La  Policía Pseudocientífica era el departamento que había sustituido a los antiguos C.S.I. después de que el Ministerio de Interior exigiera a los cuerpos de seguridad del Estado trabajar con la mitad de personal y la décima parte del presupuesto que antes. El recorte había sido un éxito: en vez de necesitar costosos laboratorios, a la Policía Pseudocientífica le bastaba consultar el horóscopo y una suscripción al Calendario Zaragozano para resolver sus casos. Me acerqué a leer la lista de ingredientes que figuraba en el prospecto: 
  • Agua deshidratada 70% 
  • Agua sin deshidratar 30% 
  • Nada, diluida al 0.000% 
Le di a Morecock la razón de forma efusiva, como se hace siempre con los locos, y le prometí que le recomendaría el mirífico medicamento a todos mis amigos. Eso pareció alegrar al pobre cretino, haciéndole más proclive a hablar: 
 - Ahora que lo pienso... hay una persona que igual sí tenía motivos para desearle el mal a Véronique... Pero está mal hablar de la gente a sus espaldas... 
 - No se preocupe, amigo. Delante de mí puede hablar: al fin y al cabo, soy memo. ¿Me da una piruleta de melón?
 - Está bien: se trata de la actriz principal del elenco. 
 - ¿Scarlett Bustillo? 
- ¡La misma!
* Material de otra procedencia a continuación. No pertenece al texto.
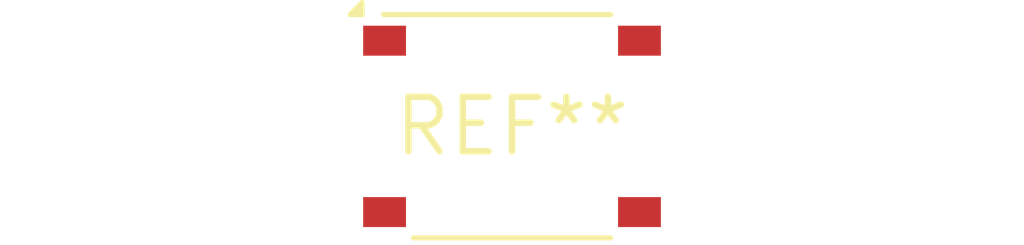
<source format=kicad_pcb>
(kicad_pcb (version 20240108) (generator pcbnew)

  (general
    (thickness 1.6)
  )

  (paper "A4")
  (layers
    (0 "F.Cu" signal)
    (31 "B.Cu" signal)
    (32 "B.Adhes" user "B.Adhesive")
    (33 "F.Adhes" user "F.Adhesive")
    (34 "B.Paste" user)
    (35 "F.Paste" user)
    (36 "B.SilkS" user "B.Silkscreen")
    (37 "F.SilkS" user "F.Silkscreen")
    (38 "B.Mask" user)
    (39 "F.Mask" user)
    (40 "Dwgs.User" user "User.Drawings")
    (41 "Cmts.User" user "User.Comments")
    (42 "Eco1.User" user "User.Eco1")
    (43 "Eco2.User" user "User.Eco2")
    (44 "Edge.Cuts" user)
    (45 "Margin" user)
    (46 "B.CrtYd" user "B.Courtyard")
    (47 "F.CrtYd" user "F.Courtyard")
    (48 "B.Fab" user)
    (49 "F.Fab" user)
    (50 "User.1" user)
    (51 "User.2" user)
    (52 "User.3" user)
    (53 "User.4" user)
    (54 "User.5" user)
    (55 "User.6" user)
    (56 "User.7" user)
    (57 "User.8" user)
    (58 "User.9" user)
  )

  (setup
    (pad_to_mask_clearance 0)
    (pcbplotparams
      (layerselection 0x00010fc_ffffffff)
      (plot_on_all_layers_selection 0x0000000_00000000)
      (disableapertmacros false)
      (usegerberextensions false)
      (usegerberattributes false)
      (usegerberadvancedattributes false)
      (creategerberjobfile false)
      (dashed_line_dash_ratio 12.000000)
      (dashed_line_gap_ratio 3.000000)
      (svgprecision 4)
      (plotframeref false)
      (viasonmask false)
      (mode 1)
      (useauxorigin false)
      (hpglpennumber 1)
      (hpglpenspeed 20)
      (hpglpendiameter 15.000000)
      (dxfpolygonmode false)
      (dxfimperialunits false)
      (dxfusepcbnewfont false)
      (psnegative false)
      (psa4output false)
      (plotreference false)
      (plotvalue false)
      (plotinvisibletext false)
      (sketchpadsonfab false)
      (subtractmaskfromsilk false)
      (outputformat 1)
      (mirror false)
      (drillshape 1)
      (scaleselection 1)
      (outputdirectory "")
    )
  )

  (net 0 "")

  (footprint "Diode_Bridge_Diotec_ABS" (layer "F.Cu") (at 0 0))

)

</source>
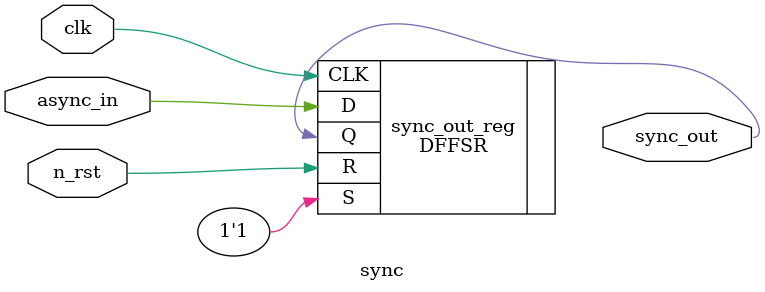
<source format=v>


module sync ( clk, n_rst, async_in, sync_out );
  input clk, n_rst, async_in;
  output sync_out;


  DFFSR sync_out_reg ( .D(async_in), .CLK(clk), .R(n_rst), .S(1'b1), .Q(
        sync_out) );
endmodule


</source>
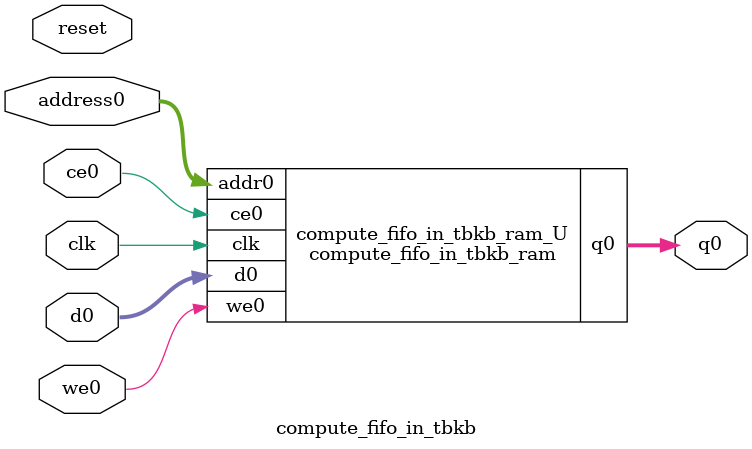
<source format=v>

`timescale 1 ns / 1 ps
module compute_fifo_in_tbkb_ram (addr0, ce0, d0, we0, q0,  clk);

parameter DWIDTH = 64;
parameter AWIDTH = 8;
parameter MEM_SIZE = 196;

input[AWIDTH-1:0] addr0;
input ce0;
input[DWIDTH-1:0] d0;
input we0;
output reg[DWIDTH-1:0] q0;
input clk;

(* ram_style = "block" *)reg [DWIDTH-1:0] ram[0:MEM_SIZE-1];




always @(posedge clk)  
begin 
    if (ce0) 
    begin
        if (we0) 
        begin 
            ram[addr0] <= d0; 
            q0 <= d0;
        end 
        else 
            q0 <= ram[addr0];
    end
end


endmodule


`timescale 1 ns / 1 ps
module compute_fifo_in_tbkb(
    reset,
    clk,
    address0,
    ce0,
    we0,
    d0,
    q0);

parameter DataWidth = 32'd64;
parameter AddressRange = 32'd196;
parameter AddressWidth = 32'd8;
input reset;
input clk;
input[AddressWidth - 1:0] address0;
input ce0;
input we0;
input[DataWidth - 1:0] d0;
output[DataWidth - 1:0] q0;



compute_fifo_in_tbkb_ram compute_fifo_in_tbkb_ram_U(
    .clk( clk ),
    .addr0( address0 ),
    .ce0( ce0 ),
    .d0( d0 ),
    .we0( we0 ),
    .q0( q0 ));

endmodule


</source>
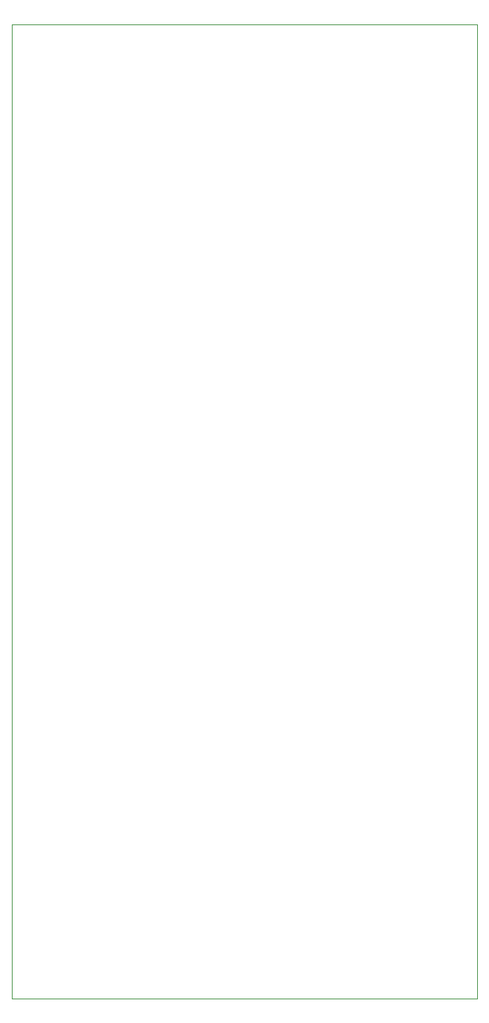
<source format=gbr>
%TF.GenerationSoftware,KiCad,Pcbnew,7.0.1*%
%TF.CreationDate,2023-03-17T17:08:38-04:00*%
%TF.ProjectId,ticker,7469636b-6572-42e6-9b69-6361645f7063,rev?*%
%TF.SameCoordinates,Original*%
%TF.FileFunction,Profile,NP*%
%FSLAX46Y46*%
G04 Gerber Fmt 4.6, Leading zero omitted, Abs format (unit mm)*
G04 Created by KiCad (PCBNEW 7.0.1) date 2023-03-17 17:08:38*
%MOMM*%
%LPD*%
G01*
G04 APERTURE LIST*
%TA.AperFunction,Profile*%
%ADD10C,0.050000*%
%TD*%
G04 APERTURE END LIST*
D10*
X123200000Y-43400000D02*
X176400000Y-43400000D01*
X176400000Y-154800000D01*
X123200000Y-154800000D01*
X123200000Y-43400000D01*
M02*

</source>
Siempre ha estado celosa del talento de Véronique, y aunque por edad ésta ya no era la prima donna del teatro, estoy seguro de que la miraba con envidia y rencor. 
- ¿Sabe qué? -interrumpí-. Acabo de recordar que llego tarde a mi clase de educación especial. Hoy la seño nos ha dicho que vamos a aprender a hacer pajaritas de papel. ¡Hasta otra, amigo!
Y me fui apresuradamente del lugar. Tenía que encontrar la manera de tener una conversación a solas con la señorita Bustillo.